Meteors come from leftover comet particles and bits from broken asteroids. When comets come around the sun, the dust they emit gradually spreads into a dusty trail around their orbits. Every year the Earth passes through these debris trails, which allows the bits to collide with our atmosphere where they disintegrate to create fiery and colorful streaks in the sky.
Draconid meteor shower
The Draconids owe their name to the constellation Draco the Dragon and are created when the Earth passes through the dust debris left by 21P/Giacobini-Zinner. The comet orbits the Sun once every 6.6 years or so. This year, the annual meteor shower will be active between October 6 and 10. Stargazers are thus crossing their fingers for a sky show in October as the Draconid returns to the night sky.
The Draconids are sometimes known as the Giacobinids, named after Michel Giacobini who discovered the comet 21 P/Giacobini-Zinner, according to the Royal Museums Greenwich. While most other meteor showers are best seen in the early hours, the Draconids are best seen after nightfall. They can be best viewed with a good, clear view of the stars on a night with no clouds. In 2020, the Draconids are expected to peak on the night between October 7 and 8.
According to scientists, the rate of meteors during the shower's peak depends upon which part of the comet's trail the Earth's orbit intersects on any given year. While the Draconids have not produced any particular outbursts in activity in recent years, some of the most active displays in the 20th century were seen in 1933 and 1946.
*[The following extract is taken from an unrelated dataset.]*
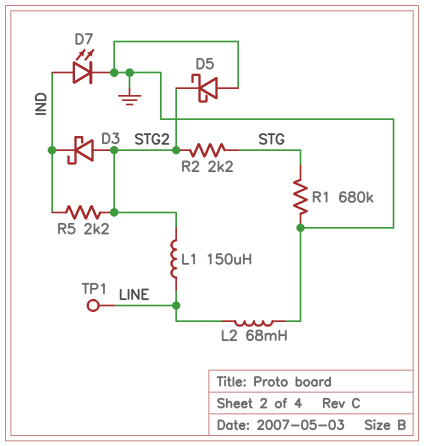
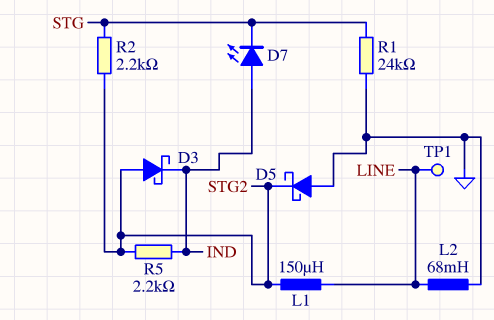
D7: LED (A IND, K GND) -> LED (A IND, K STG)
R1: 680k (GND, STG) -> 24k (GND, STG)

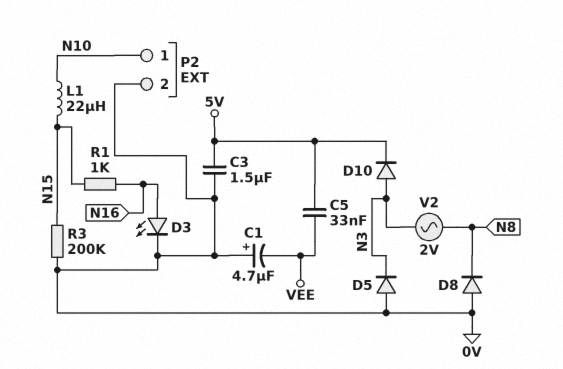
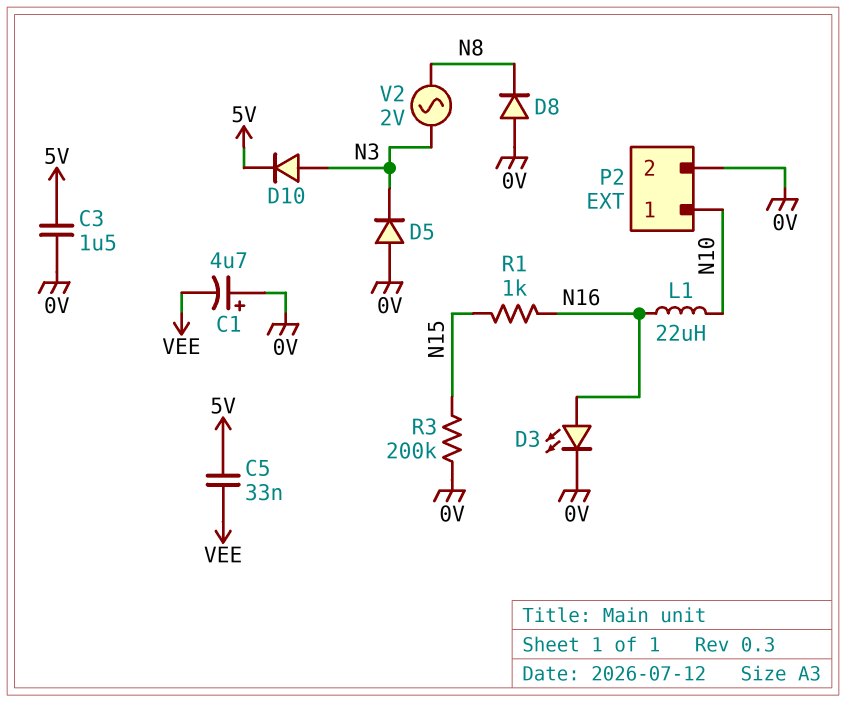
L1: 22uH (N10, N15) -> 22uH (N10, N16)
"Even at northerly latitudes, the Draconids are typically a very modest shower, offering only a handful of slow-moving meteors per hour. However, the Draconid meteor shower produced awesome meteor displays in 1933 and 1946, with thousands of meteors per hour seen in those years. European observers saw over 600 meteors per hour in 2011," explains earthsky.org.
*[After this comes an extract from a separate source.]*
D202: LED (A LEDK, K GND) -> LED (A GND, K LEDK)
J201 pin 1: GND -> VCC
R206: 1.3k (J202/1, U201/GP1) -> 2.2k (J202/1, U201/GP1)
"Two years ago, in 2018, was also a favorable year because the new moon closely aligned with the peak date of the Draconids. But that’s not all. The Draconids’ parent comet – 21P/Giacobini-Zinner – reached perihelion, its closest point to the sun, in 2018, coming closer to Earth than it had in 72 years." It adds, "This shower favors the Northern Hemisphere, but Southern Hemisphere observers might catch some Draconids, too. No outburst is expected this year. But meteor showers are notorious for defying the most carefully crafted forecasts. So you never know for sure what’s up in a meteor shower unless you look."